Six days after the parts of the temporary bridge arrived at Badderen in Kvænangen, the E6 is now open for traffic again.
It was on 31 May that the bridge over the Badderelva was closed, when it was discovered that the bridge was about to collapse. Since then, Norway has been divided in two, and all traffic has had to go via Finland.
This has led to up to 600 kilometers of detours for road users.
The Norwegian Public Roads Administration worked together with Stetind Entreprenører AS and Anlegg Nord AS to restore the connection.
Initially, it was estimated that it would take fourteen days before E6 could reopen. But in less than half the time it is now open for traffic.
– We are very happy that everything has gone according to plan, and that traffic can return to normal for both the local population and the transport industry, says Gunnar Haugen in a press release from the Norwegian Public Roads Administration.
He is responsible for national bridge preparedness in the Norwegian Public Roads Administration.
During the time while the bridge was closed, the municipality has found alternatives for transport in the area.
Important medicines have been transported across the river by boat. The municipality also established a temporary solution with boat transport between Badderen boat harbor and the shore in Sætra for transport around the quarry site.
The speedboat MS Kvænangen has been used to transport schoolchildren past the collapsed bridge.

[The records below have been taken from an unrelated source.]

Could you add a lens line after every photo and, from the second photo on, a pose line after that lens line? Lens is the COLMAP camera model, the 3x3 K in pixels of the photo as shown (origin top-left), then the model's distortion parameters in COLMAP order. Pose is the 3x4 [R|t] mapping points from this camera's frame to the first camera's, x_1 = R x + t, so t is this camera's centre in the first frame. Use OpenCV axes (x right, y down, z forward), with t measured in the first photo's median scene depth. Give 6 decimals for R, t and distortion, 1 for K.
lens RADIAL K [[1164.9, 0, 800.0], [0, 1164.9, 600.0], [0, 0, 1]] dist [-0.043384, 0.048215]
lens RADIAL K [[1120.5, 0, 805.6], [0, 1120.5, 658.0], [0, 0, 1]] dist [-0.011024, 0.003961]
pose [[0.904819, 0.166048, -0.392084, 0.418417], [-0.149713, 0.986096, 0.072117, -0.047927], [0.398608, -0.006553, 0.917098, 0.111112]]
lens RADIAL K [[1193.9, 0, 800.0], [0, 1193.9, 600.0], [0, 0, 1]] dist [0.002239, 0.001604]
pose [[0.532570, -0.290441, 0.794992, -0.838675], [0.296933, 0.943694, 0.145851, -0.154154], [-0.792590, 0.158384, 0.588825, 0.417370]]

Today, students can get on the bus to get to school. The parents can get in the car and drive to work. Heavy transport and tourists avoid a mile-long detour via our neighboring country.
The Norwegian Public Roads Administration states that the temporary bridge is 50 meters long, and located above the existing bridge. It will not affect the temporary bridge if the existing one collapses.
The bridge has one lane and is light-regulated.
The Norwegian Public Roads Administration is in the process of establishing a permanent bridge.
– The most immediate solution is to lay the bridge in the current E6 route, and in that case it will be necessary to establish a new temporary bridge next to it until the permanent bridge is ready. Until we have made further assessments, we can not say anything about how long the temporary bridge will be in use or when a new permanent bridge can be in place, says Tore Lysberg.